NEW YORK - Wall Street focused on good news about the economy, sending stocks higher Tuesday.
After weeks of worrying over how the economy will weather a pullback in the Federal Reserve's stimulus, traders were encouraged by several reports.
U.S. businesses got more orders for long-lasting manufactured goods, the Commerce Department said Tuesday. The Standard & Poor's/Case-Shiller 20-city home price index showed year-over-year gains for the fourth straight month, a sign that housing continues to recover. And consumer confidence rose sharply in June to the highest level in more than five years, bolstered by an improving outlook for hiring, the Conference Board reported.
The Dow Jones industrial average rose 115 points, or 0.8 percent, to 14,775 in the afternoon. The Standard & Poor's index was up 15 points, or 1 percent, to 1,588. The Nasdaq composite gained 22 points, or 0.7 percent, to 3343.
Bank stocks, which sank the day before, rose the most of the 10 industry groups in the index.
Homebuilders including Toll Brothers and KB Home rose after the Case-Shiller report. So did homebuilder Lennar, which also reported quarterly results that beat analysts' expectations. In the afternoon, Lennar was up 15 cents, 0.4 percent, to $35.14.
Investors appeared less worried about the Fed slowing its bond-buying program. Last Wednesday, Federal Reserve Chairman Ben Bernanke said that he expects the central bank to stop buying $85 billion-a-month in bonds by the middle of 2014 if it feels the economy can manage without that stimulus.
Over the next four days, the Dow had three triple-digit selloffs. Since May 21, the day before Bernanke first hinted at a possible Fed pullback, the Dow has fallen 4 percent.
Jonathan Lewis, chief investment officer at Samson Capital Advisors, said he thought that the market's Tuesday morning gain was partly due to investors taking a less reactive view of the Fed's potential plans.
"This is the day," Lewis said, "where the dust appears to be settling."
Though Tuesday's economic news pushed stocks higher, that wasn't the guaranteed reaction. Investors have sold stocks after positive reports in recent weeks, afraid that the Fed would pull back on its stimulus too quickly.
Stocks could fall later this week because the second quarter ends Friday, and money managers need to book profits for their clients.
The stronger economic news led investors to sell U.S. government bonds, a sign that they're more comfortable putting money in stocks. The yield on the 10-year Treasury note, a benchmark for many types of loans, rose to 2.59 percent from 2.54 percent late Monday. That's part of a longer-term trend: Investors have been selling bonds in anticipation of the Fed winding down its bond-buying program.

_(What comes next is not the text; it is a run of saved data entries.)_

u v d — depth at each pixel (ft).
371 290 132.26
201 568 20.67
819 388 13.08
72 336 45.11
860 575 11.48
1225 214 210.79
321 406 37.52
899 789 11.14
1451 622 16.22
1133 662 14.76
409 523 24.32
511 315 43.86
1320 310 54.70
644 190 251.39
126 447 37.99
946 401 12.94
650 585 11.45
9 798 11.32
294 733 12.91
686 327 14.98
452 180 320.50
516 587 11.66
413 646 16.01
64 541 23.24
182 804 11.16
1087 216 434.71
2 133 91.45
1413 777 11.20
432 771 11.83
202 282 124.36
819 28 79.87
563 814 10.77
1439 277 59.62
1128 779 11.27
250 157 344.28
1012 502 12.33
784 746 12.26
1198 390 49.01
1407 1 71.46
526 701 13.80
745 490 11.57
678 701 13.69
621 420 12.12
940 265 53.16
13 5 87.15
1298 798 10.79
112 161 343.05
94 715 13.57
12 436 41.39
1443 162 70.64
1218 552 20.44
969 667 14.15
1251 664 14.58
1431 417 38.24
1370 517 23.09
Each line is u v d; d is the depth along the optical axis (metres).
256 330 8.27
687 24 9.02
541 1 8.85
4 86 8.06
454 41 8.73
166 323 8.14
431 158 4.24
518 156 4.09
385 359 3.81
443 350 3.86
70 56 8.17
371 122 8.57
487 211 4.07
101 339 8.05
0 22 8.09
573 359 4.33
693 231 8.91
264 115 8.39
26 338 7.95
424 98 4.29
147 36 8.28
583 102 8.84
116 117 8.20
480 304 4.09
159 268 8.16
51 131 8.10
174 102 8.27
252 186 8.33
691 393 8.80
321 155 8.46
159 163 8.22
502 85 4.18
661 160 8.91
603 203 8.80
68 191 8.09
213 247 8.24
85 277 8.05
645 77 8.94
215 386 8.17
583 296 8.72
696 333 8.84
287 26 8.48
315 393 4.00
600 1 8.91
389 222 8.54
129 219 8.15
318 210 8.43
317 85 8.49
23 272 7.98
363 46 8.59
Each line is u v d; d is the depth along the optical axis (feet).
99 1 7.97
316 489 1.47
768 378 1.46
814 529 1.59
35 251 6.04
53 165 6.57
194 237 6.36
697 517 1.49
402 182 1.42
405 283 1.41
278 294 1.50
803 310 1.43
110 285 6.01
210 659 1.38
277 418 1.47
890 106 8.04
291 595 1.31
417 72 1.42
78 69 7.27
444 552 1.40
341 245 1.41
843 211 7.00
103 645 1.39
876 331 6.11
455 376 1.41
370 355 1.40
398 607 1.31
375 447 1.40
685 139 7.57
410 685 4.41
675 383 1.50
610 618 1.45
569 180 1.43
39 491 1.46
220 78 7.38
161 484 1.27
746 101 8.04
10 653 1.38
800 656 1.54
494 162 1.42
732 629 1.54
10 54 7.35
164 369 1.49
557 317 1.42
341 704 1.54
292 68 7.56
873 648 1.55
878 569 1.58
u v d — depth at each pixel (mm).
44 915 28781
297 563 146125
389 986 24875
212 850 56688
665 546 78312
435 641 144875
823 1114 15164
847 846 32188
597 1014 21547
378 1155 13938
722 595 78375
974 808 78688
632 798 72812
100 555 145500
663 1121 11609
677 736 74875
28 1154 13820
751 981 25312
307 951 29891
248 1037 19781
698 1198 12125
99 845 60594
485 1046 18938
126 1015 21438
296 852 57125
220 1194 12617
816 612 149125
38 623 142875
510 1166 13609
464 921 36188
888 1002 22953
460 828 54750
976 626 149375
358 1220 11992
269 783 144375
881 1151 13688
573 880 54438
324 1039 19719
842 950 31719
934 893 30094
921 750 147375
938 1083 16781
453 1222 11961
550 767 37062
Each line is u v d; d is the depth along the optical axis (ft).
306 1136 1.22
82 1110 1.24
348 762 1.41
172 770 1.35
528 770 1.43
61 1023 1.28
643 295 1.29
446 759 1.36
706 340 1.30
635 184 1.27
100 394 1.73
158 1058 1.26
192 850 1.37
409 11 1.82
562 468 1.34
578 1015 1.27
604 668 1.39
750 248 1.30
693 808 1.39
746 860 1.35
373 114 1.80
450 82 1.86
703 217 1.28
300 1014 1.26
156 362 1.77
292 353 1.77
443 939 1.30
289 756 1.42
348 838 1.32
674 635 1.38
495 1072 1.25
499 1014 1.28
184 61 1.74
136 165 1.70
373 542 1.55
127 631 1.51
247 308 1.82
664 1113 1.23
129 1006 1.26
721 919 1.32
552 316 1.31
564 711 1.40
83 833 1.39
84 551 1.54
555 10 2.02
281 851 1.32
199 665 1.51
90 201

Earlier in Asia, the Shanghai Composite Index pulled back from steeper losses to close down 3.73 points, or 0.2 percent, to 1,959.51. The index fell 5 percent the day before, its biggest loss in four years.
The index recovered after China's central bank tried to quell fears that the country faces a credit crisis.
The central bank promised "liquidity support" if needed after a shortage of money in credit markets caused the interest rate that banks must pay to borrow from each other to spike last week.
The price of gold fell $2.20 to $1,274 an ounce, and the price of crude oil rose 5 cents to $95.23 a barrel.
Among stocks making big moves:
- Walgreen, the nation's largest drugstore chain, slipped after reporting earnings and revenue that missed analysts' expectations. Walgreen's stock fell $3.08, or 6.4 percent, to $44.97.
- Barnes & Noble dipped after reporting a loss that more than doubled in the latest quarter. The bookseller struggled to compete with online retailers and its Nook e-book continues to lose money. The stock fell $3.34, or 17.7 percent, to $15.48.
- Clothing chain Men's Wearhouse rose after saying it had fired executive chairman George Zimmer, the company's founder and star of its TV commercials, because he had advocated for "significant changes that would enable him to regain control." The stock rose $1.97, or 5.6 percent, to $37.10.